--- Begin ---
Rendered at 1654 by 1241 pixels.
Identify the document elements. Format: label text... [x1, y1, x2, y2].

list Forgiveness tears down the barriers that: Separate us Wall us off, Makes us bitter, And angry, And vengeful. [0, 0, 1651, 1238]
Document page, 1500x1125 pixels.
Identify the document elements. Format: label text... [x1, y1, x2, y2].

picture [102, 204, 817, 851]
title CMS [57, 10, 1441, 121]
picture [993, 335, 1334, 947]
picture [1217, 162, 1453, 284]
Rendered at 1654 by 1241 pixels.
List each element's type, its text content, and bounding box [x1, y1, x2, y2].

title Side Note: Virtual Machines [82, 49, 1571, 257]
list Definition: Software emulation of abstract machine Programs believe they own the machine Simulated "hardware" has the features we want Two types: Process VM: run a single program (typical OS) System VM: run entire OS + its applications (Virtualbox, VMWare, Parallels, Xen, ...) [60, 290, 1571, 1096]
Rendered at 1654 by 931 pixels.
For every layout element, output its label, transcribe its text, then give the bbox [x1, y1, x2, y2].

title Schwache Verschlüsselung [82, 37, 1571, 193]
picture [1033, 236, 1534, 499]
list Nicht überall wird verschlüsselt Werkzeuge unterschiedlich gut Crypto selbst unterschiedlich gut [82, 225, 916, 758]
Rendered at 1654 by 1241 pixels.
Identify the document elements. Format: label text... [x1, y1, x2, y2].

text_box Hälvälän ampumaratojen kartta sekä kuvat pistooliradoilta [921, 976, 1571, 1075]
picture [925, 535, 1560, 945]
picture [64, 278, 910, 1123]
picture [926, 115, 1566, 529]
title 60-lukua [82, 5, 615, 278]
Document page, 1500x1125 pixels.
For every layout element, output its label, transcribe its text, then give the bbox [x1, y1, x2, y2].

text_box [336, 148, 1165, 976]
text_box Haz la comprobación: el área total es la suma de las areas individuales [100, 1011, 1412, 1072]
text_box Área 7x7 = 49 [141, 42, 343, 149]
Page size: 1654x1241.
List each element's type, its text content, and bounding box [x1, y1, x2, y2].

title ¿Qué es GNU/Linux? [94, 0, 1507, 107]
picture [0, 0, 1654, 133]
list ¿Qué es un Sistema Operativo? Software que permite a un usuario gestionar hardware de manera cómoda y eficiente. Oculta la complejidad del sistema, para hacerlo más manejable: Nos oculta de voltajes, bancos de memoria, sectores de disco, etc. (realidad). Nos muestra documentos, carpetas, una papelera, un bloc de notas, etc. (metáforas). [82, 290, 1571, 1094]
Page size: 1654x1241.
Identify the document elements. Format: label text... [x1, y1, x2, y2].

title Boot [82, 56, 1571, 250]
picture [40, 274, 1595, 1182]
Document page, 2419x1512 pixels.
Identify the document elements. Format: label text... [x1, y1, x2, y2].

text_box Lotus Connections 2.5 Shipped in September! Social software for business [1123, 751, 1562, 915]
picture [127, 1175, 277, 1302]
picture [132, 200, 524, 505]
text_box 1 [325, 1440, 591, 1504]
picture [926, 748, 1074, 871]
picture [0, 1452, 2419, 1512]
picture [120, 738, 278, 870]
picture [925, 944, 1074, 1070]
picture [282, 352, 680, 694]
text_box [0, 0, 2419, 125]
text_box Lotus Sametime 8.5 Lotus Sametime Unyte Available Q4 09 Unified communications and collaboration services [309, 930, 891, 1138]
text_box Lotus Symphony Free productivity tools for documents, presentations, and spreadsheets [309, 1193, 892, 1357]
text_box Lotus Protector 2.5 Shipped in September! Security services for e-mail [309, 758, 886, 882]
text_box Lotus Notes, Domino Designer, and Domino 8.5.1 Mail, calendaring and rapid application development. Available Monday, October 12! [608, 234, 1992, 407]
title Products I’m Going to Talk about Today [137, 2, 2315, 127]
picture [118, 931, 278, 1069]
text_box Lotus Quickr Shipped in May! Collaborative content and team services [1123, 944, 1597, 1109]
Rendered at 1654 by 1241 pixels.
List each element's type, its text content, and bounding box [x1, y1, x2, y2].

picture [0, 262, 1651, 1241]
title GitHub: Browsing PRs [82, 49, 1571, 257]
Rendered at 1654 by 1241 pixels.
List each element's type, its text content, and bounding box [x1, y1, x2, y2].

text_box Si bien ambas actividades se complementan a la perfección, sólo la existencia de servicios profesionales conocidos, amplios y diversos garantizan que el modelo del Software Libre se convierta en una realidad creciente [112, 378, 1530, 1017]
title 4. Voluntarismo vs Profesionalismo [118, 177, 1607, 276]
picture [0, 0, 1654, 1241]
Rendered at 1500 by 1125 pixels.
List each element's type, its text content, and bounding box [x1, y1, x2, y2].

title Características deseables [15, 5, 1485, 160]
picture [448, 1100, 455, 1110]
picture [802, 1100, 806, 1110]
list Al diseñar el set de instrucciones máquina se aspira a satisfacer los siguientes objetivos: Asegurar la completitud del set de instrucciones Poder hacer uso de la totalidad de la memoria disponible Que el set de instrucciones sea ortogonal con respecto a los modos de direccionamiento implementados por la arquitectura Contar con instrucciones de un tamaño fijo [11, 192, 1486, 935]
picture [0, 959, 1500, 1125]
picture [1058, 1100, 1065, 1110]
--- End ---
_Request_
From the records above, extract the part that opens with the line containing "Document page, 2419x1512 pixels." and closes with the line containing "text_box Lotus Notes, Domino". Include both of those lines and copy every line unchanged.

_Result_
Document page, 2419x1512 pixels.
Identify the document elements. Format: label text... [x1, y1, x2, y2].

text_box Lotus Connections 2.5 Shipped in September! Social software for business [1123, 751, 1562, 915]
picture [127, 1175, 277, 1302]
picture [132, 200, 524, 505]
text_box 1 [325, 1440, 591, 1504]
picture [926, 748, 1074, 871]
picture [0, 1452, 2419, 1512]
picture [120, 738, 278, 870]
picture [925, 944, 1074, 1070]
picture [282, 352, 680, 694]
text_box [0, 0, 2419, 125]
text_box Lotus Sametime 8.5 Lotus Sametime Unyte Available Q4 09 Unified communications and collaboration services [309, 930, 891, 1138]
text_box Lotus Symphony Free productivity tools for documents, presentations, and spreadsheets [309, 1193, 892, 1357]
text_box Lotus Protector 2.5 Shipped in September! Security services for e-mail [309, 758, 886, 882]
text_box Lotus Notes, Domino Designer, and Domino 8.5.1 Mail, calendaring and rapid application development. Available Monday, October 12! [608, 234, 1992, 407]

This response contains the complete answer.